O destino do quinhão com a morte do usufrutuário
O usufruto é direito real temporário que, em regra, se extingue com a morte do usufrutuário. Quando constituído por ato entre vivos em favor de duas ou mais pessoas, aplicam-se os arts. 1.390 a 1.411 do Código Civil, e não a regra do art. 1.946, que trata apenas de usufruto legado por testamento.
Se o ato de instituição não previu cláusula de direito de acrescer, a morte de um dos usufrutuários faz o respectivo quinhão retornar ao nu-proprietário. O quinhão não é acrescido ao do sobrevivente nem transmitido aos herdeiros do falecido.
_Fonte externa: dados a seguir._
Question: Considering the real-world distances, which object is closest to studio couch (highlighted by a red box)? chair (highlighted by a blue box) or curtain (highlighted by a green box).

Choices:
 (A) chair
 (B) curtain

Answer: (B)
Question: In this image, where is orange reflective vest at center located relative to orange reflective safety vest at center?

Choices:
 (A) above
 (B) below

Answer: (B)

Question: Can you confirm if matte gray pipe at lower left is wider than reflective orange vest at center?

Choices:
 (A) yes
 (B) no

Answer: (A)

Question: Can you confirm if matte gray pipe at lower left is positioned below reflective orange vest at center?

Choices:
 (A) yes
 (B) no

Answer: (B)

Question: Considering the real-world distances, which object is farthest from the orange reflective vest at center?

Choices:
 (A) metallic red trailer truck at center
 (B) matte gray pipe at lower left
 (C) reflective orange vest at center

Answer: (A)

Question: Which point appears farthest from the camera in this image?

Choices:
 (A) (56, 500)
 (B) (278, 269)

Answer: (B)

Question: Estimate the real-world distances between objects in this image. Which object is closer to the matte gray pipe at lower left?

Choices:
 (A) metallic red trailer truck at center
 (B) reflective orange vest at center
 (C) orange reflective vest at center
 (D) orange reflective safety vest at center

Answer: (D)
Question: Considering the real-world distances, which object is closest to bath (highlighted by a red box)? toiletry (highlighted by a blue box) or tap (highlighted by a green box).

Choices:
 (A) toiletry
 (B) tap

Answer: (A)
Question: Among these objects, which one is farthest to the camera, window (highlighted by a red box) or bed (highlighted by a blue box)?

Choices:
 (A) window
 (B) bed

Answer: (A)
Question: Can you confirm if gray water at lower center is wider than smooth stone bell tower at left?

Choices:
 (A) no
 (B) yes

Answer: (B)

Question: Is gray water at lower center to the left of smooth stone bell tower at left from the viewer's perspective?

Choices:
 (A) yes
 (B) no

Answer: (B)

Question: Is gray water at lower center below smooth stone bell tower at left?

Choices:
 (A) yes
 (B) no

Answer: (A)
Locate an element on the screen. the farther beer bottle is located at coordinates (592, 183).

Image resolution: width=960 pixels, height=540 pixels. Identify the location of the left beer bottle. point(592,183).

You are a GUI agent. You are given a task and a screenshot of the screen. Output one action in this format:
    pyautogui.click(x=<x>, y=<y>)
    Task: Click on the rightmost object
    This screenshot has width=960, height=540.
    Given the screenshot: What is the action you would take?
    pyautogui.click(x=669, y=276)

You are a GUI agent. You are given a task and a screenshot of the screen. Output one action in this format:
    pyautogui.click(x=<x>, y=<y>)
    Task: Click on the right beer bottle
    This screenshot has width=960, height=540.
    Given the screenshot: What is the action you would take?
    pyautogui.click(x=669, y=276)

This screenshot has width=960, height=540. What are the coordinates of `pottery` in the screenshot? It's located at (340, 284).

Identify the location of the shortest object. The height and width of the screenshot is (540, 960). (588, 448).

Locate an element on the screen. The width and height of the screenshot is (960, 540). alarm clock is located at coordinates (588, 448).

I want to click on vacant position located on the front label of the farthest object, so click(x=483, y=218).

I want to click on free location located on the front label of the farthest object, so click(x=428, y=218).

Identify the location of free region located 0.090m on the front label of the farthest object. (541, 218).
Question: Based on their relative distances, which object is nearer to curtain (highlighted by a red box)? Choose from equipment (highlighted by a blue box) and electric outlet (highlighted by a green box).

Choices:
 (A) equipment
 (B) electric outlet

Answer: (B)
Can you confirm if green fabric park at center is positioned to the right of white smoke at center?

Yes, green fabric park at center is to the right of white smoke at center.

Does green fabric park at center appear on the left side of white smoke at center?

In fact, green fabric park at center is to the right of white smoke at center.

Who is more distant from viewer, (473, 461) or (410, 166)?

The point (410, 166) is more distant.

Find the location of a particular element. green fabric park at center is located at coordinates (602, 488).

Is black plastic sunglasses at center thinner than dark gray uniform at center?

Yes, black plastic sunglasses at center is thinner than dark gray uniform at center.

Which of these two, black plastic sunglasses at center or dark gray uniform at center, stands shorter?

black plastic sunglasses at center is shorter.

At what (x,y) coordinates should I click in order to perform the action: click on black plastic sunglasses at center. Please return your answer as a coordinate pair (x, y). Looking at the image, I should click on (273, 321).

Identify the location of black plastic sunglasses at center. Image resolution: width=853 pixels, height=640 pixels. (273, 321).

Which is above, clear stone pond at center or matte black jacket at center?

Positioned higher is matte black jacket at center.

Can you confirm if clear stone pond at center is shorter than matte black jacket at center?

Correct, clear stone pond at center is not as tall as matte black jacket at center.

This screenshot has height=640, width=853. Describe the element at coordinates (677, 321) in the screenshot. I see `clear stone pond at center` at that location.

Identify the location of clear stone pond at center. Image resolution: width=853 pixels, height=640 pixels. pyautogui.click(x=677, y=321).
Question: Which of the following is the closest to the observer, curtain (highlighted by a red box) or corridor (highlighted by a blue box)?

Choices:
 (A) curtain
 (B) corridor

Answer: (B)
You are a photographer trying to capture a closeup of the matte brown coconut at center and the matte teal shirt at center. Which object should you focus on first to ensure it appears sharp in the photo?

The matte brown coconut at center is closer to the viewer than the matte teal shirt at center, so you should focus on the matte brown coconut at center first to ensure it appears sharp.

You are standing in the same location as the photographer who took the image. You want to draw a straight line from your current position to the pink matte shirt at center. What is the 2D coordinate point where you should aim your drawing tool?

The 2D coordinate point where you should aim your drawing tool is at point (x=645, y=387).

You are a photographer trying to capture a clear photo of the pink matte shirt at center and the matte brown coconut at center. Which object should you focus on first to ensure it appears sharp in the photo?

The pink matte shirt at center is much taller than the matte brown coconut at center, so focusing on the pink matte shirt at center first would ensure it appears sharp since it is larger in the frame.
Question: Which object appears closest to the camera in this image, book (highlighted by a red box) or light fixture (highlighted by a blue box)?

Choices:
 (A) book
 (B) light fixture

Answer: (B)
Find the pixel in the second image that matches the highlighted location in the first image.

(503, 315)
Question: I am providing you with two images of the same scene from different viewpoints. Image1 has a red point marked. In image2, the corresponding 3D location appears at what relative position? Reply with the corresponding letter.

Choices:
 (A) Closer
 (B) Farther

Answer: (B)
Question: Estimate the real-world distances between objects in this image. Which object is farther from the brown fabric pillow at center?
Por que não há dever de prestar contas
Como o usufrutuário sobrevivente não recebeu o quinhão do falecido, ele não administra frutos alheios em relação a essa fração e, portanto, não tem o que prestar contas no inventário. O dever de prestar contas pressupõe gestão de bens ou interesses de terceiros, o que não ocorre nessa configuração.
O STJ também observou que eventual falha na comunicação do óbito ao Registro de Imóveis, para cancelamento do usufruto, não faz nascer direito de transmissão do quinhão aos herdeiros, pois o ato registral apenas resguarda direitos de terceiros.